People and wildlife can coexist in urban areas
STARKVILLE, Miss. -- The story goes something like this: In his excitement to kill the rattlesnake that was making its escape across the road, the man used the only thing he had available -- his thermos bottle. The next scene in this drama has the man in the hospital receiving antivenom to treat a snake bite.
Encounters with wildlife are becoming more common in towns and neighborhoods as urbanization increases. Habitat loss to fragmentation, urbanization and expanding agricultural production means urban and suburban areas are becoming options for wildlife searching for new homes. It is not just snakes, but also coyotes, foxes, raccoons, deer and even bears.
Many people -- like the thermos-wielding man in the story -- may not realize that snakes are beneficial. Snakes eat insect pests as well as rodents that can serve as vectors for parasites and infectious diseases that may be transmitted to people.
A venomous snake hanging around the backyard would be a cause for concern. But since only 20 of the estimated 127 species in North America are venomous, the probability of encountering a venomous snake is low.
On the other hand, most people aren’t worried about a cute raccoon eating out of the cat’s outdoor food dish. However, that same animal could be a carrier for rabies, parasites, influenza, salmonella or other pathogens that are issues for people and their household pets.

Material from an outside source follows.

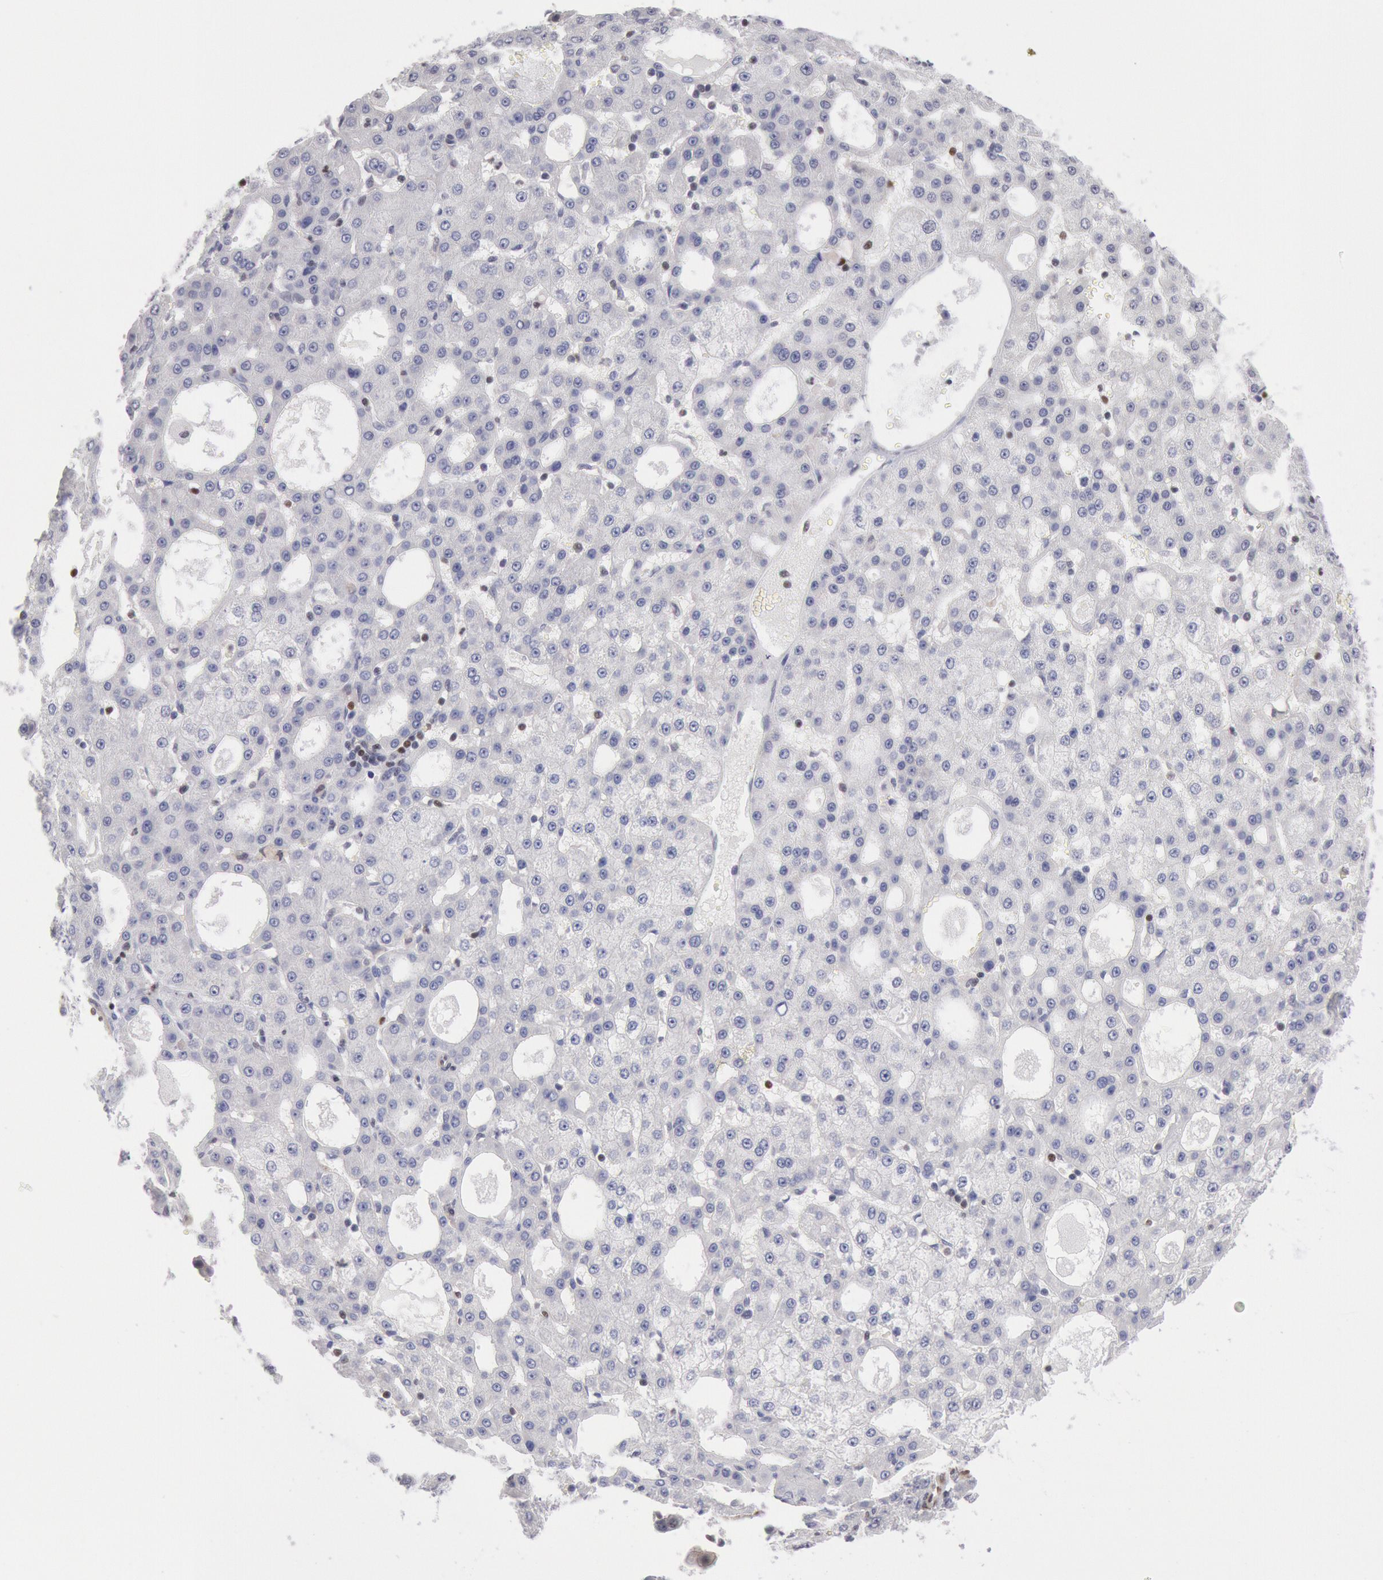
{"staining": {"intensity": "negative", "quantity": "none", "location": "none"}, "tissue": "liver cancer", "cell_type": "Tumor cells", "image_type": "cancer", "snomed": [{"axis": "morphology", "description": "Carcinoma, Hepatocellular, NOS"}, {"axis": "topography", "description": "Liver"}], "caption": "The image demonstrates no staining of tumor cells in liver hepatocellular carcinoma. Nuclei are stained in blue.", "gene": "RPS6KA5", "patient": {"sex": "male", "age": 47}}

This does not mean people should be afraid of wildlife. People generally do enjoy wildlife, whether watching birds at a feeder or sharks on television. Rather than being fearful, people should instead be aware and respectful.
What should people know about wildlife in their backyard?
Some folks want to create space for nature by offering the food, shelter and water that animals are seeking. Bird feeders, pollinator plantings, (unchlorinated) water features, and native trees and shrubs can be artfully incorporated into landscaping to provide beauty and supply backyard habitats.
This supplemental support is different from caring for wild animals as if they were domesticated. Deliberately feeding animals like squirrels, deer or raccoons can create a hazardous situation for people and wildlife.
Homeowners who don’t want any furry or scaly visitors should be mindful not to provide food or shelter -- such as outdoor pet food bowls or stacks of firewood -- that may attract these creatures.
If a wild animal does appear in your yard, the best option for a peaceful encounter is to give it space. Most animals, if they are not used to people, will either escape the imminent danger humans pose or hide until the coast is clear for them to leave. It is when people move in closer -- whether accidentally through unawareness or intentionally to help or harm -- that a wild animal will feel the need to defend itself.
If an unwanted guest does not move on, it is best to contact local wildlife experts for their assistance. Not only will this avert any unwanted injuries to people or animals, it will also prevent any unintentional violations of the state and federal laws that protect most wildlife.
Wildlife in urban and suburban areas are a mixed blessing. Coexistence is possible when common sense and research-based management practices are used to protect both people and wildlife.
Editor’s Note: Extension Outdoors is a column authored by several different experts in the Mississippi State University Extension Service.